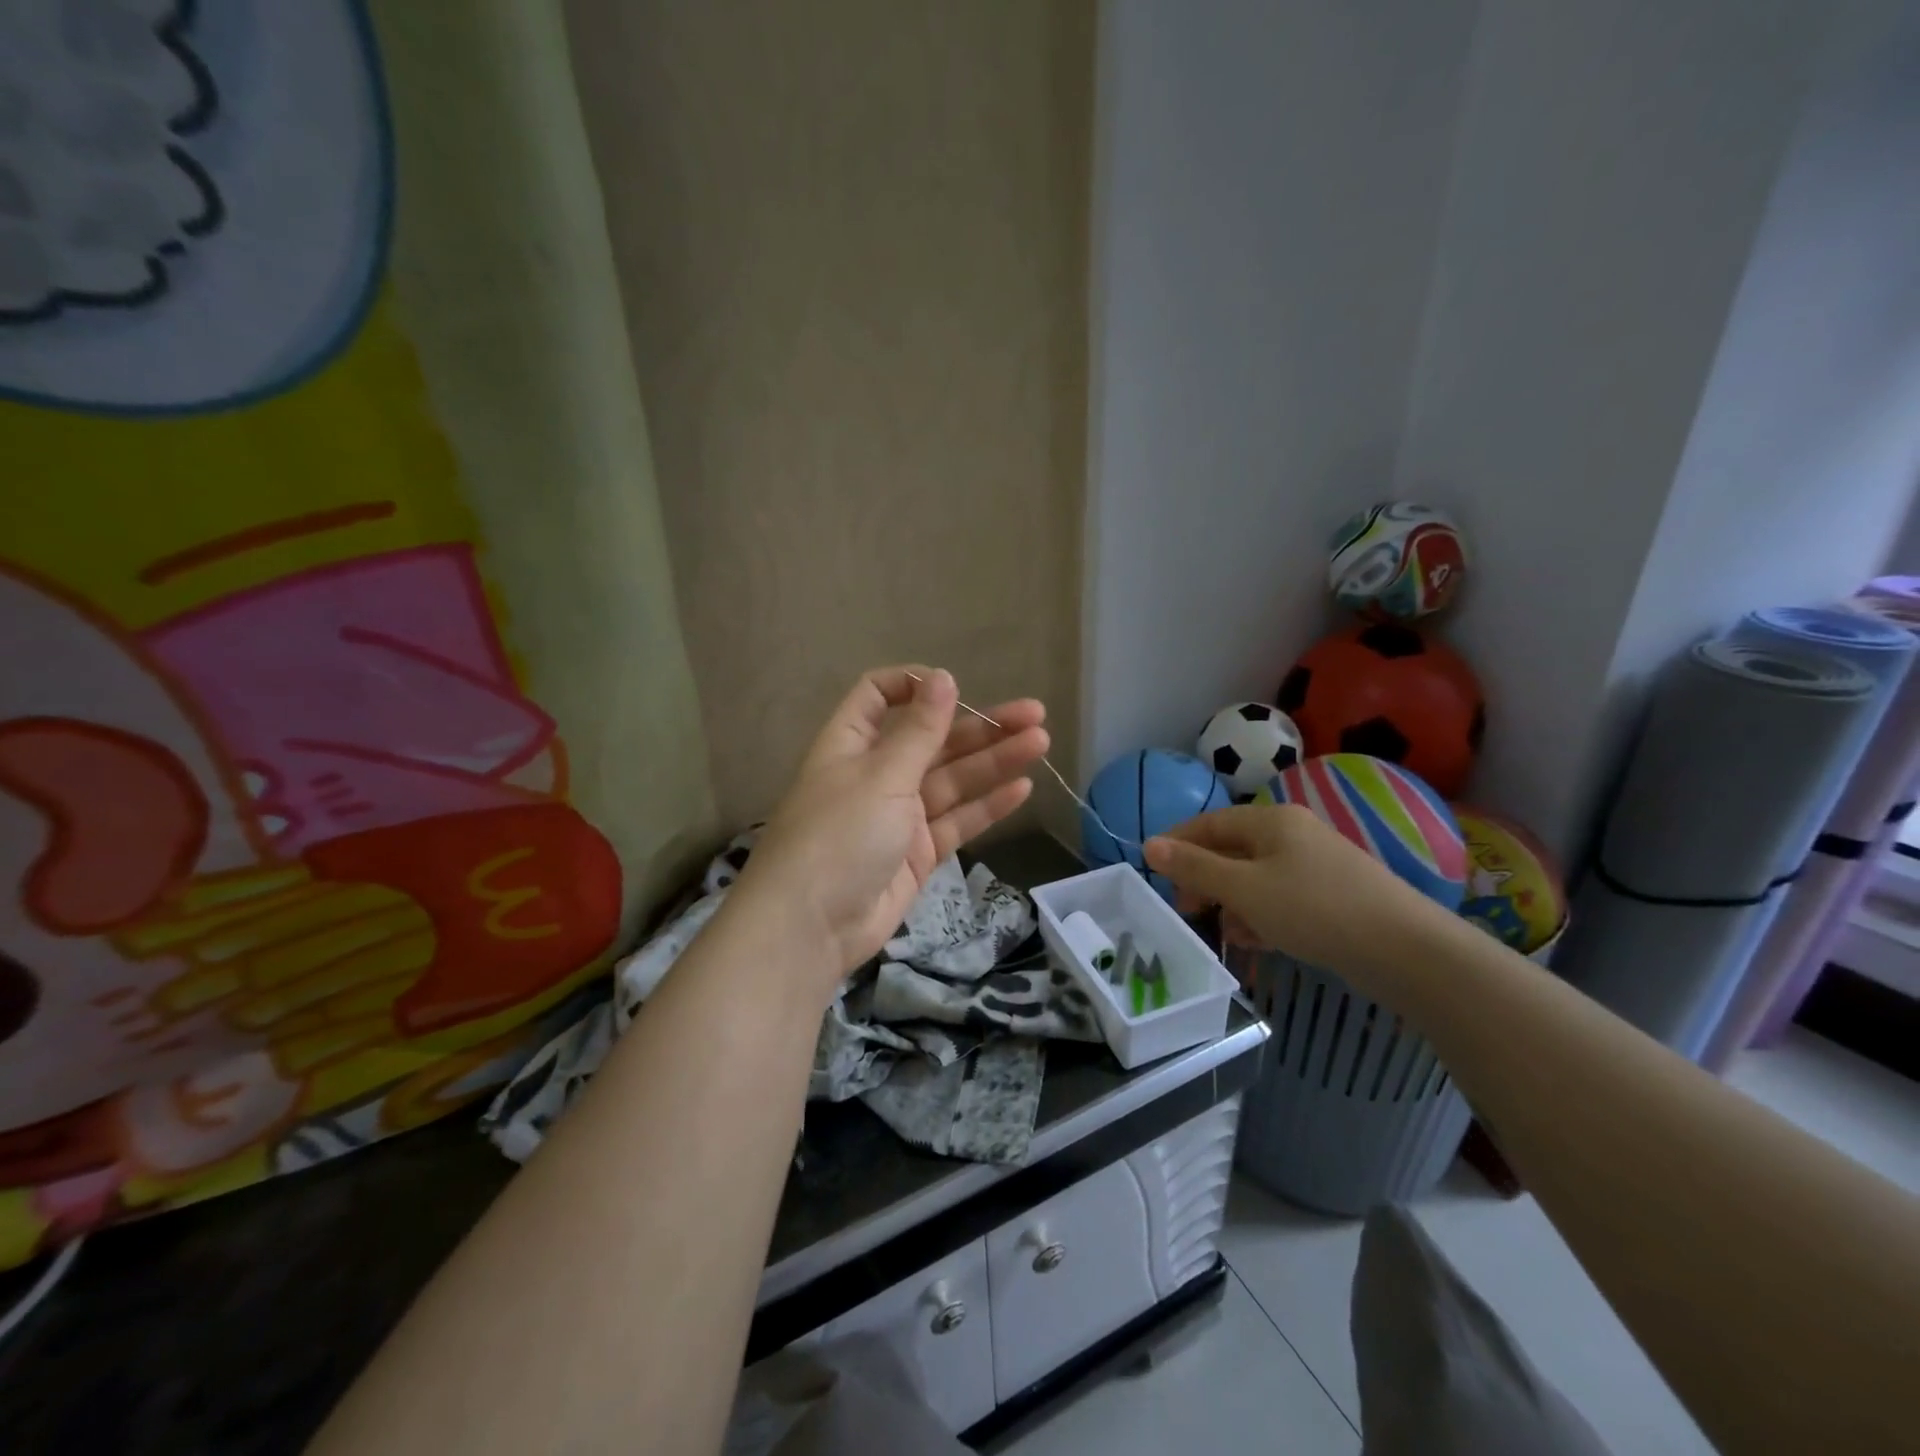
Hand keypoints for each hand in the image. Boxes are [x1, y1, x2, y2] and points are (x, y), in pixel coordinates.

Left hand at [735, 667, 1048, 989]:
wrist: (812, 928)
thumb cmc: (839, 836)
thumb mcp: (881, 776)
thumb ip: (919, 730)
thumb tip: (942, 677)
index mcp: (853, 743)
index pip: (879, 696)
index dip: (915, 685)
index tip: (955, 687)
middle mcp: (876, 774)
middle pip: (932, 739)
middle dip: (981, 726)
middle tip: (1034, 715)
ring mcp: (898, 815)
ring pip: (953, 780)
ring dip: (994, 761)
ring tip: (1041, 742)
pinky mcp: (917, 853)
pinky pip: (956, 821)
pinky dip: (987, 806)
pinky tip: (1022, 788)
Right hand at [1143, 803, 1447, 979]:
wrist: (1406, 950)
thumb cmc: (1314, 909)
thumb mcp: (1245, 889)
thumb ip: (1195, 867)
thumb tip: (1149, 845)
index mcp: (1271, 821)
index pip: (1208, 824)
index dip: (1177, 846)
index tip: (1155, 876)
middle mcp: (1293, 834)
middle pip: (1232, 850)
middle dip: (1205, 879)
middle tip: (1188, 910)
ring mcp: (1316, 865)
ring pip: (1255, 877)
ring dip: (1231, 901)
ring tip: (1222, 932)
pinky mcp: (1332, 895)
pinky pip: (1281, 896)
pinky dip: (1261, 913)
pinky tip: (1256, 939)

□ □ □ □ □ □ □

Please repeat everything in the data above except the pictures, exactly as it reads.

[Task answer]:
Hand keypoints for each hand in the image. Boxes are [x1, y1, x2, y2] and points are (x, y), in pixel coordinates.

Left hand at [735, 667, 1048, 989]:
wrist: (812, 928)
thumb cmc: (839, 836)
thumb mcp: (881, 776)
thumb ip: (919, 730)
thumb tip: (942, 677)
index mcp: (853, 743)
index pip: (879, 696)
index dip: (915, 685)
index tip: (955, 687)
middle mcp: (876, 774)
middle pip: (932, 739)
middle dip: (981, 726)
middle tip: (1034, 715)
ring mcp: (898, 815)
ring pip: (953, 780)
ring dip: (994, 761)
ring tip: (1041, 742)
pinky mcp: (917, 853)
pinky pip: (956, 821)
pinky dip: (987, 806)
pinky tip: (1022, 788)
Right hand at [1143, 803, 1447, 979]:
wrist: (1406, 950)
thumb cmc: (1314, 909)
thumb mcp: (1245, 889)
thumb ip: (1195, 867)
thumb tip: (1149, 845)
index mcp: (1271, 821)
index pip: (1208, 824)
index dip: (1177, 846)
index tip: (1155, 876)
middle mcp: (1293, 834)
middle pip: (1232, 850)
middle dip: (1205, 879)
middle tip: (1188, 910)
ring mcp: (1316, 865)
ring pip: (1255, 877)
ring dip: (1231, 901)
ring tip: (1222, 932)
pinky mcp: (1332, 895)
pinky pip: (1281, 896)
pinky dip: (1261, 913)
pinky tip: (1256, 939)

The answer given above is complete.